Confieso que la noche de los Oscars me aburre desde hace muchos años. Lejos quedan los tiempos de las porras, de programar el video o quedarte escuchándolos por la radio. Lejos quedan, también, los años en que había visto las películas en liza, y me indignaba porque al pobre Spielberg le daban con el Gandhi en la cara.
Esta mañana me he llevado la alegría de ver que la Academia de los Oscars, con su mecanismo de auto-corrección de injusticias históricas, le ha dado un premio por su carrera a Jerry Lewis, al inimitable jerrylevi de las tardes de nuestra infancia, al que era patoso y nerviosísimo pero siempre demostraba tener buen corazón y, cuando podía, dejaba claro que no era nada de tonto y sí que era capaz de conjugar humor blanquísimo con mucha mala leche.
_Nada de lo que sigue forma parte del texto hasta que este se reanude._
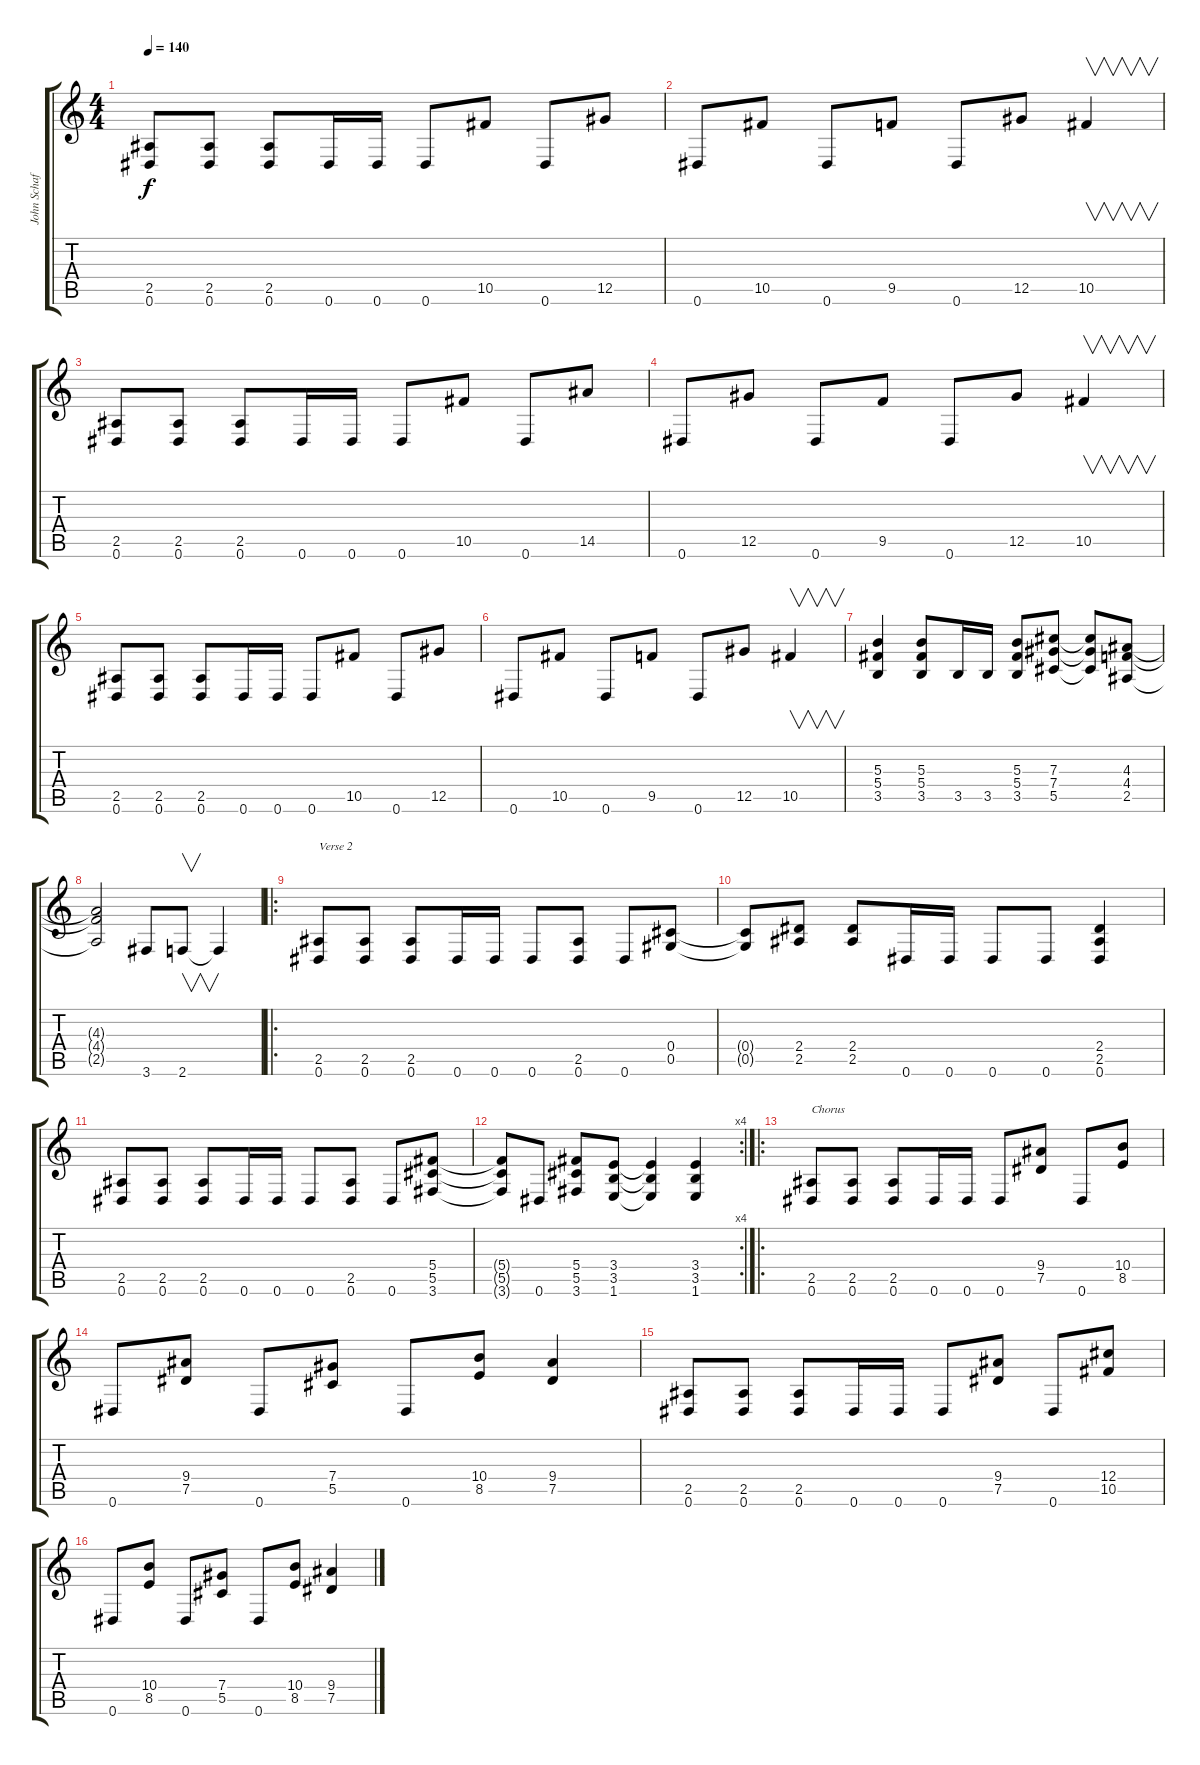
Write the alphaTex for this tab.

\track ("John Schaffer" "John Schaf") {instrument distortionguitar}
\staff {score tabs}
\tuning (Eb4 Bb3 Gb3 Db3 Ab2 Eb2) {hide}
\ts (4 4)
\tempo 140
\clef g2
\ks c
(2.5 0.6).8{dy f} (2.5 0.6).8 (2.5 0.6).8 0.6.16 0.6.16 0.6.8 10.5.8 0.6.8 12.5.8 |
0.6.8 10.5.8 0.6.8 9.5.8 0.6.8 12.5.8 10.5.4{v} |
(2.5 0.6).8 (2.5 0.6).8 (2.5 0.6).8 0.6.16 0.6.16 0.6.8 10.5.8 0.6.8 14.5.8 |
0.6.8 12.5.8 0.6.8 9.5.8 0.6.8 12.5.8 10.5.4{v} |
(2.5 0.6).8 (2.5 0.6).8 (2.5 0.6).8 0.6.16 0.6.16 0.6.8 10.5.8 0.6.8 12.5.8 |
0.6.8 10.5.8 0.6.8 9.5.8 0.6.8 12.5.8 10.5.4{v} |
(5.3 5.4 3.5).4 (5.3 5.4 3.5).8 3.5.16 3.5.16 (5.3 5.4 3.5).8 (7.3 7.4 5.5).8 (7.3{t} 7.4{t} 5.5{t}).8 (4.3 4.4 2.5).8 |
(4.3{t} 4.4{t} 2.5{t}).2 3.6.8 2.6.8{v} 2.6{t}.4 |
\ro
(2.5 0.6).8{txt "Verse 2"} (2.5 0.6).8 (2.5 0.6).8 0.6.16 0.6.16 0.6.8 (2.5 0.6).8 0.6.8 (0.4 0.5).8 |
(0.4{t} 0.5{t}).8 (2.4 2.5).8 (2.4 2.5).8 0.6.16 0.6.16 0.6.8 0.6.8 (2.4 2.5 0.6).4 |
(2.5 0.6).8 (2.5 0.6).8 (2.5 0.6).8 0.6.16 0.6.16 0.6.8 (2.5 0.6).8 0.6.8 (5.4 5.5 3.6).8 |
\rc 4
(5.4{t} 5.5{t} 3.6{t}).8 0.6.8 (5.4 5.5 3.6).8 (3.4 3.5 1.6).8 (3.4{t} 3.5{t} 1.6{t}).4 (3.4 3.5 1.6).4 |
\ro
(2.5 0.6).8{txt "Chorus"} (2.5 0.6).8 (2.5 0.6).8 0.6.16 0.6.16 0.6.8 (9.4 7.5).8 0.6.8 (10.4 8.5).8 |
0.6.8 (9.4 7.5).8 0.6.8 (7.4 5.5).8 0.6.8 (10.4 8.5).8 (9.4 7.5).4 |
(2.5 0.6).8 (2.5 0.6).8 (2.5 0.6).8 0.6.16 0.6.16 0.6.8 (9.4 7.5).8 0.6.8 (12.4 10.5).8 |
0.6.8 (10.4 8.5).8 0.6.8 (7.4 5.5).8 0.6.8 (10.4 8.5).8 (9.4 7.5).4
De sus tiempos con el otro grande que también hemos olvidado, Dean Martin, con quien formó pareja durante la primera parte de su carrera, Jerry gozó en los años cincuenta y, para nosotros, en los sesenta de una aureola de mito. Los hermanos Calatrava, Emilio Aragón, y el propio Jim Carrey beben indisimuladamente de su escuela.
Luego se cayó del pedestal y parece que el pueblo americano (no recuerdo si por mediación de la intelectualidad francesa o como reacción a ésta) le dio la espalda. Jerry se convirtió en el cómico a ocultar, en el pasado a ignorar porque daba vergüenza. Tuvo problemas de sobrepeso e imagino que de sustancias poco recomendables, se le mató un hijo y tuvo la mala suerte de intentar ponerse trascendente en una película que jamás se estrenó y donde interpretaba a un cómico judío condenado por imitar al Führer.
Ahora se le hace justicia, no sé si a su carrera, a la excusa de sus labores humanitarias (no es un Oscar sensu estricto) o a nuestros recuerdos, a aquel patoso que en la marina, o en las carreras de caballos, o en los dorms de las quinceañeras, compartía protagonismo y perdía siempre ante aquel otro caradura que cantaba a la altura de su compadre Sinatra y a quien Jerry, en su mejor película (El profesor chiflado) parodiaba tan bien cuando se convertía en el alterego seductor, Buddy Love, de su personaje de siempre.
El niño que yo fui, Jerry, se alegra por el muñeco que ahora tienes.